Start of Block
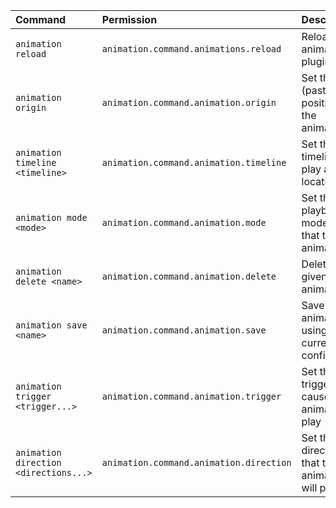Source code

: | Command | Permission | Description |
| :------ | :--------- | :---------- |
| `animation reload` | `animation.command.animations.reload` | Reload the animations plugin |
| `animation origin` | `animation.command.animation.origin` | Set the origin (past position) for the animation |
| `animation timeline <timeline>` | `animation.command.animation.timeline` | Set the timeline to play at this location |
| `animation mode <mode>` | `animation.command.animation.mode` | Set the playback mode for that the animation |
| `animation delete <name>` | `animation.command.animation.delete` | Delete the given animation |
| `animation save <name>` | `animation.command.animation.save` | Save an animation using the current configuration |
| `animation trigger <trigger...>` | `animation.command.animation.trigger` | Set the triggers that cause the animation to play |
| `animation direction <directions...>` | `animation.command.animation.direction` | Set the directions that the animation will play in |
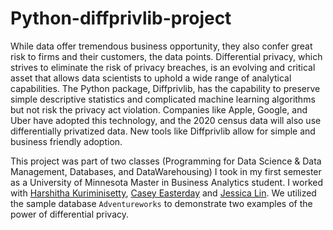 # Python-diffprivlib-project
While data offer tremendous business opportunity, they also confer great risk to firms and their customers, the data points. Differential privacy, which strives to eliminate the risk of privacy breaches, is an evolving and critical asset that allows data scientists to uphold a wide range of analytical capabilities. The Python package, Diffprivlib, has the capability to preserve simple descriptive statistics and complicated machine learning algorithms but not risk the privacy act violation. Companies like Apple, Google, and Uber have adopted this technology, and the 2020 census data will also use differentially privatized data. New tools like Diffprivlib allow for simple and business friendly adoption.

This project was part of two classes (Programming for Data Science & Data Management, Databases, and DataWarehousing) I took in my first semester as a University of Minnesota Master in Business Analytics student. 
I worked with [Harshitha Kuriminisetty](https://github.com/HarshithaKuriminisetty), [Casey Easterday](http://linkedin.com/in/caeasterday) and  [Jessica Lin](https://github.com/jessicalintw). We utilized the sample database `Adventureworks` to demonstrate two examples of the power of differential privacy.
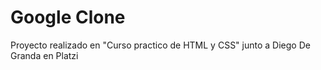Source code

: # Google Clone
Proyecto realizado en "Curso practico de HTML y CSS" junto a Diego De Granda en Platzi
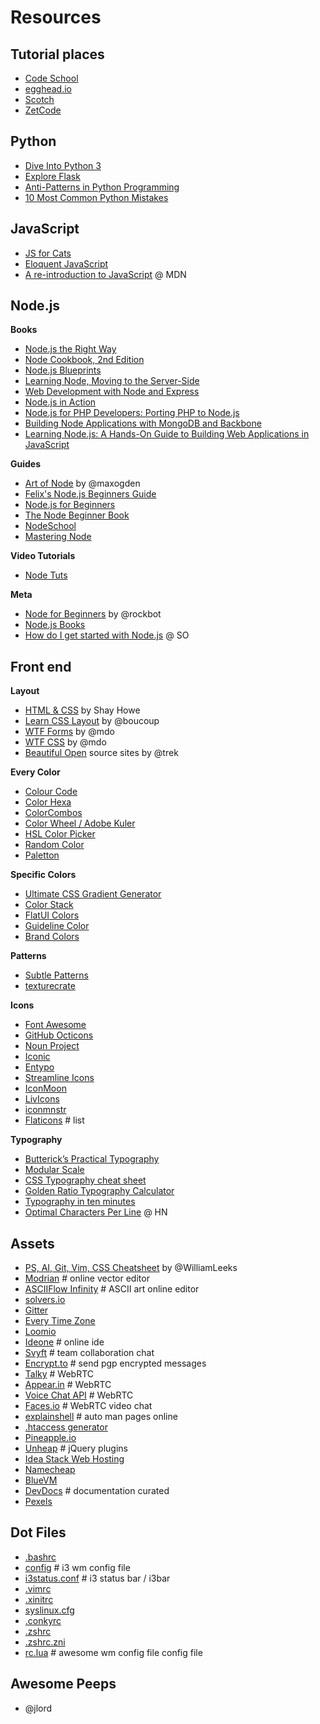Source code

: Resources
=========

## Tutorial places

* [Code School](https://www.codeschool.com/)
* [egghead.io](https://egghead.io/)
* [Scotch](http://scotch.io/)
* [ZetCode](http://zetcode.com/)


## Python

* [Dive Into Python 3](http://www.diveintopython3.net/)
* [Explore Flask](http://exploreflask.com/)
* [Anti-Patterns in Python Programming](http://lignos.org/py_antipatterns/)
* [10 Most Common Python Mistakes](http://www.toptal.com/python/top-10-mistakes-that-python-programmers-make#.)


## JavaScript

* [JS for Cats](http://www.jsforcats.com)
* [Eloquent JavaScript](http://http://eloquentjavascript.net/)
* [A re-introduction to JavaScript](https://developer.mozilla.org/en-US/docs/Web/JavaScript/A_re-introduction_to_JavaScript) @ MDN


## Node.js

**Books**

* [Node.js the Right Way](http://shop.oreilly.com/product/9781937785734.do)
* [Node Cookbook, 2nd Edition](http://shop.oreilly.com/product/9781783280438.do)
* [Node.js Blueprints](http://shop.oreilly.com/product/9781783287338.do)
* [Learning Node, Moving to the Server-Side](http://shop.oreilly.com/product/0636920024606.do)
* [Web Development with Node and Express](http://shop.oreilly.com/product/0636920032977.do)
* [Node.js in Action](http://www.amazon.com/Node-js-Action-Mike-Cantelon/dp/1617290572)
* [Node.js for PHP Developers: Porting PHP to Node.js](https://play.google.com/store/books/details/Daniel_Howard_Node_js_for_PHP_Developers?id=jrCVSQFhyawC)
* [Building Node Applications with MongoDB and Backbone](https://play.google.com/store/books/details/Mike_Wilson_Building_Node_Applications_with_MongoD?id=aRLyxbyMeVEC)
* [Learning Node.js: A Hands-On Guide to Building Web Applications in JavaScript](https://play.google.com/store/books/details/Marc_Wandschneider_Learning_Node_js?id=AmMibho26OEC)

**Guides**

* [Art of Node](https://github.com/maxogden/art-of-node) by @maxogden
* [Felix's Node.js Beginners Guide](http://nodeguide.com/beginner.html)
* [Node.js for Beginners](http://code.tutsplus.com/tutorials/nodejs-for-beginners--net-26314)
* [The Node Beginner Book](http://www.nodebeginner.org/)
* [NodeSchool](http://www.nodeschool.io)
* [Mastering Node](http://visionmedia.github.io/masteringnode/)

**Video Tutorials**

* [Node Tuts](http://nodetuts.com/)

**Meta**

* [Node for Beginners](https://github.com/rockbot/node-for-beginners) by @rockbot
* [Node.js Books](https://github.com/Pana/node-books)
* [How do I get started with Node.js](http://stackoverflow.com/questions/2353818/how-do-i-get-started-with-node-js) @ SO


## Front end

**Layout**

* [HTML & CSS](http://learn.shayhowe.com/html-css/) by Shay Howe
* [Learn CSS Layout](http://learnlayout.com/) by @boucoup
* [WTF Forms](http://wtfforms.com/) by @mdo
* [WTF CSS](http://wtfhtmlcss.com/) by @mdo
* [Beautiful Open](http://beautifulopen.com/) source sites by @trek

**Every Color**
* [Colour Code](http://colourco.de/)
* [Color Hexa](http://www.colorhexa.com/)
* [ColorCombos](http://www.colorcombos.com/)
* [Color Wheel / Adobe Kuler](https://kuler.adobe.com/create/color-wheel/)
* [HSL Color Picker](http://hslpicker.com/)
* [Random Color](http://llllll.li/randomColor/)
* [Paletton](http://www.paletton.com/)

**Specific Colors**
* [Ultimate CSS Gradient Generator](http://www.colorzilla.com/gradient-editor/)
* [Color Stack](http://pankajparashar.com/color-stack/)
* [FlatUI Colors](http://flatuicolors.com/)
* [Guideline Color](http://guidelinecolour.com/)
* [Brand Colors](http://brandcolors.net/)

**Patterns**
* [Subtle Patterns](http://subtlepatterns.com/)
* [texturecrate](http://www.texturecrate.com/)

**Icons**
* [Font Awesome](http://fontawesome.io/)
* [GitHub Octicons](https://octicons.github.com/)
* [Noun Project](http://thenounproject.com/)
* [Iconic](https://useiconic.com/)
* [Entypo](http://www.entypo.com/)
* [Streamline Icons](http://www.streamlineicons.com/)
* [IconMoon](https://icomoon.io/app/#/select)
* [LivIcons](http://livicons.com/)
* [iconmnstr](http://iconmonstr.com/)
* [Flaticons](http://www.flaticon.com/) # list

**Typography**
* [Butterick’s Practical Typography](http://practicaltypography.com/)
* [Modular Scale](http://modularscale.com/)
* [CSS Typography cheat sheet](http://www.newnet-soft.com/blog/csstypography)
* [Golden Ratio Typography Calculator](http://www.pearsonified.com/typography/)
* [Typography in ten minutes](http://practicaltypography.com/typography-in-ten-minutes.html)
* [Optimal Characters Per Line](https://news.ycombinator.com/item?id=6996064) @ HN


## Assets

* [PS, AI, Git, Vim, CSS Cheatsheet](http://www.cheetyr.com/) by @WilliamLeeks
* [Modrian](http://mondrian.io/) # online vector editor
* [ASCIIFlow Infinity](http://asciiflow.com/#Draw) # ASCII art online editor
* [solvers.io](https://solvers.io/)
* [Gitter](https://gitter.im/)
* [Every Time Zone](http://everytimezone.com/)
* [Loomio](https://www.loomio.org/)
* [Ideone](http://ideone.com/) # online ide
* [Svyft](https://www.svyft.com/) # team collaboration chat
* [Encrypt.to](https://encrypt.to/) # send pgp encrypted messages
* [Talky](https://talky.io/) # WebRTC
* [Appear.in](https://appear.in/) # WebRTC
* [Voice Chat API](http://voicechatapi.com/) # WebRTC
* [Faces.io](http://faces.io/) # WebRTC video chat
* [explainshell](http://explainshell.com/) # auto man pages online
* [.htaccess generator](http://www.htaccessredirect.net/)
* [Pineapple.io](http://pineapple.io/)
* [Unheap](http://www.unheap.com/) # jQuery plugins
* [Idea Stack Web Hosting](https://www.ideastackhosting.com/)
* [Namecheap](https://www.namecheap.com/)
* [BlueVM](https://bluevm.com/)
* [DevDocs](http://devdocs.io/) # documentation curated
* [Pexels](http://www.pexels.com/)


## Dot Files

* [.bashrc](https://gist.github.com/sirodoht/8125022)
* [config](https://gist.github.com/sirodoht/b9059bbf08efcaa655ab) # i3 wm config file
* [i3status.conf](https://gist.github.com/sirodoht/21d039ed7b6a0601256d) # i3 status bar / i3bar
* [.vimrc](https://gist.github.com/sirodoht/c22269885b0265dc64e9)
* [.xinitrc](https://gist.github.com/sirodoht/c3958124ea3e2a5c3547)
* [syslinux.cfg](https://gist.github.com/sirodoht/8125038)
* [.conkyrc](https://gist.github.com/sirodoht/3e6d6f691487a957b5fc)
* [.zshrc](https://gist.github.com/sirodoht/2d091243d601fbc4f848)
* [.zshrc.zni](https://gist.github.com/sirodoht/bf0bf951a1e2a27c5d07)
* [rc.lua](https://gist.github.com/sirodoht/8125005) # awesome wm config file config file


## Awesome Peeps

* @jlord
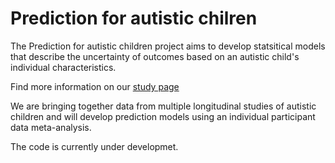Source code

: # Prediction for autistic chilren 

The Prediction for autistic children project aims to develop statsitical models that describe the uncertainty of outcomes based on an autistic child's individual characteristics.

Find more information on our [study page](https://www.kcl.ac.uk/research/predictions-of-outcomes-for-autistic-children)

We are bringing together data from multiple longitudinal studies of autistic children and will develop prediction models using an individual participant data meta-analysis.


The code is currently under developmet.
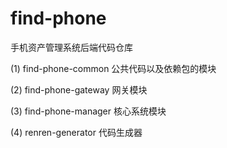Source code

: # find-phone

手机资产管理系统后端代码仓库


(1)  find-phone-common  公共代码以及依赖包的模块

(2)  find-phone-gateway  网关模块

(3)  find-phone-manager  核心系统模块

(4)  renren-generator    代码生成器
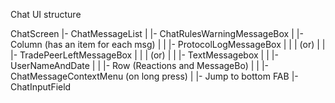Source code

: Chat UI structure

ChatScreen
  |- ChatMessageList
  |    |- ChatRulesWarningMessageBox
  |    |- Column (has an item for each msg)
  |    |    |- ProtocolLogMessageBox
  |    |    |    (or)
  |    |    |- TradePeerLeftMessageBox
  |    |    |    (or)
  |    |    |- TextMessagebox
  |    |         |- UserNameAndDate
  |    |         |- Row (Reactions and MessageBo)
  |    |         |- ChatMessageContextMenu (on long press)
  |    |- Jump to bottom FAB
  |- ChatInputField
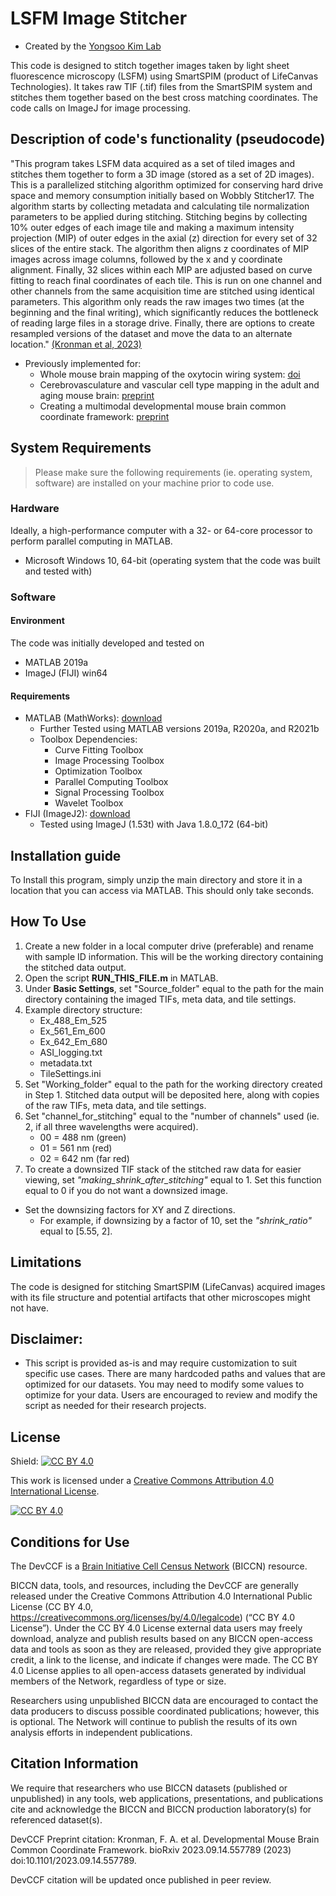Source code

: # LSFM Image Stitcher
- Created by the [Yongsoo Kim Lab](https://kimlab.io/)

This code is designed to stitch together images taken by light sheet fluorescence microscopy (LSFM) using SmartSPIM (product of LifeCanvas Technologies). It takes raw TIF (.tif) files from the SmartSPIM system and stitches them together based on the best cross matching coordinates. The code calls on ImageJ for image processing.

## Description of code's functionality (pseudocode)

"This program takes LSFM data acquired as a set of tiled images and stitches them together to form a 3D image (stored as a set of 2D images). This is a parallelized stitching algorithm optimized for conserving hard drive space and memory consumption initially based on Wobbly Stitcher17. The algorithm starts by collecting metadata and calculating tile normalization parameters to be applied during stitching. Stitching begins by collecting 10% outer edges of each image tile and making a maximum intensity projection (MIP) of outer edges in the axial (z) direction for every set of 32 slices of the entire stack. The algorithm then aligns z coordinates of MIP images across image columns, followed by the x and y coordinate alignment. Finally, 32 slices within each MIP are adjusted based on curve fitting to reach final coordinates of each tile. This is run on one channel and other channels from the same acquisition time are stitched using identical parameters. This algorithm only reads the raw images two times (at the beginning and the final writing), which significantly reduces the bottleneck of reading large files in a storage drive. Finally, there are options to create resampled versions of the dataset and move the data to an alternate location." [(Kronman et al, 2023)](https://www.biorxiv.org/content/10.1101/2023.09.14.557789v1)

- Previously implemented for:
    - Whole mouse brain mapping of the oxytocin wiring system: [doi](https://doi.org/10.1523/JNEUROSCI.0307-22.2022)
    - Cerebrovasculature and vascular cell type mapping in the adult and aging mouse brain: [preprint](https://www.biorxiv.org/content/10.1101/2023.05.23.541998v1)
    - Creating a multimodal developmental mouse brain common coordinate framework: [preprint](https://www.biorxiv.org/content/10.1101/2023.09.14.557789v1)

## System Requirements
> Please make sure the following requirements (ie. operating system, software) are installed on your machine prior to code use.

### Hardware
Ideally, a high-performance computer with a 32- or 64-core processor to perform parallel computing in MATLAB.
- Microsoft Windows 10, 64-bit (operating system that the code was built and tested with) 

### Software
#### Environment
The code was initially developed and tested on
- MATLAB 2019a
- ImageJ (FIJI) win64

#### Requirements
- MATLAB (MathWorks): [download](https://www.mathworks.com/products/matlab.html?s_tid=hp_products_matlab)
  - Further Tested using MATLAB versions 2019a, R2020a, and R2021b
  - Toolbox Dependencies:
    - Curve Fitting Toolbox
    - Image Processing Toolbox
    - Optimization Toolbox
    - Parallel Computing Toolbox
    - Signal Processing Toolbox
    - Wavelet Toolbox
- FIJI (ImageJ2): [download](https://imagej.net/software/fiji/)
  - Tested using ImageJ (1.53t) with Java 1.8.0_172 (64-bit)

 ## Installation guide
To Install this program, simply unzip the main directory and store it in a location that you can access via MATLAB. This should only take seconds.
  
## How To Use

1. Create a new folder in a local computer drive (preferable) and rename with sample ID information. This will be the working directory containing the stitched data output.
2. Open the script **RUN_THIS_FILE.m** in MATLAB.
3. Under **Basic Settings**, set "Source_folder" equal to the path for the main directory containing the imaged TIFs, meta data, and tile settings.
4. Example directory structure:
    - Ex_488_Em_525
    - Ex_561_Em_600
    - Ex_642_Em_680
    - ASI_logging.txt
    - metadata.txt
    - TileSettings.ini
4. Set "Working_folder" equal to the path for the working directory created in Step 1. Stitched data output will be deposited here, along with copies of the raw TIFs, meta data, and tile settings.
5. Set "channel_for_stitching" equal to the "number of channels" used (ie. 2, if all three wavelengths were acquired).
    - 00 = 488 nm (green)
    - 01 = 561 nm (red)
    - 02 = 642 nm (far red)
6. To create a downsized TIF stack of the stitched raw data for easier viewing, set *"making_shrink_after_stitching"* equal to 1. Set this function equal to 0 if you do not want a downsized image.
- Set the downsizing factors for XY and Z directions.
  - For example, if downsizing by a factor of 10, set the *"shrink_ratio"* equal to [5.55, 2].
   

## Limitations
The code is designed for stitching SmartSPIM (LifeCanvas) acquired images with its file structure and potential artifacts that other microscopes might not have.



## Disclaimer:
* This script is provided as-is and may require customization to suit specific use cases. There are many hardcoded paths and values that are optimized for our datasets. You may need to modify some values to optimize for your data. Users are encouraged to review and modify the script as needed for their research projects.



## License
Shield: [![CC BY 4.0][cc-by-shield]][cc-by]

This work is licensed under a
[Creative Commons Attribution 4.0 International License][cc-by].

[![CC BY 4.0][cc-by-image]][cc-by]

[cc-by]: http://creativecommons.org/licenses/by/4.0/
[cc-by-image]: https://i.creativecommons.org/l/by/4.0/88x31.png
[cc-by-shield]: https://img.shields.io/badge/License-CC%20BY%204.0-lightgrey.svg




## Conditions for Use
The DevCCF is a [Brain Initiative Cell Census Network](https://biccn.org/) (BICCN) resource.

BICCN data, tools, and resources, including the DevCCF are generally released under the Creative Commons Attribution 4.0 International Public License (CC BY 4.0, https://creativecommons.org/licenses/by/4.0/legalcode) (“CC BY 4.0 License”). Under the  CC BY 4.0 License external data users may freely download, analyze and publish results based on any BICCN open-access data and tools as soon as they are released, provided they give appropriate credit, a link to the license, and indicate if changes were made.  The CC BY 4.0 License applies to all open-access datasets generated by individual members of the Network, regardless of type or size.

Researchers using unpublished BICCN data are encouraged to contact the data producers to discuss possible coordinated publications; however, this is optional. The Network will continue to publish the results of its own analysis efforts in independent publications.




## Citation Information
We require that researchers who use BICCN datasets (published or unpublished) in any tools, web applications, presentations, and publications cite and acknowledge the BICCN and BICCN production laboratory(s) for referenced dataset(s).

DevCCF Preprint citation:
Kronman, F. A. et al. Developmental Mouse Brain Common Coordinate Framework. bioRxiv 2023.09.14.557789 (2023) doi:10.1101/2023.09.14.557789.

DevCCF citation will be updated once published in peer review.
End of Block
**Task description:** Reproduce exactly the lines of the entries above from the first through the line with "this location |", both included; pictures should not be reproduced.

**Result below:**
Source code

: | Command | Permission | Description |
| :------ | :--------- | :---------- |
| `animation reload` | `animation.command.animations.reload` | Reload the animations plugin |
| `animation origin` | `animation.command.animation.origin` | Set the origin (past position) for the animation |
| `animation timeline <timeline>` | `animation.command.animation.timeline` | Set the timeline to play at this location |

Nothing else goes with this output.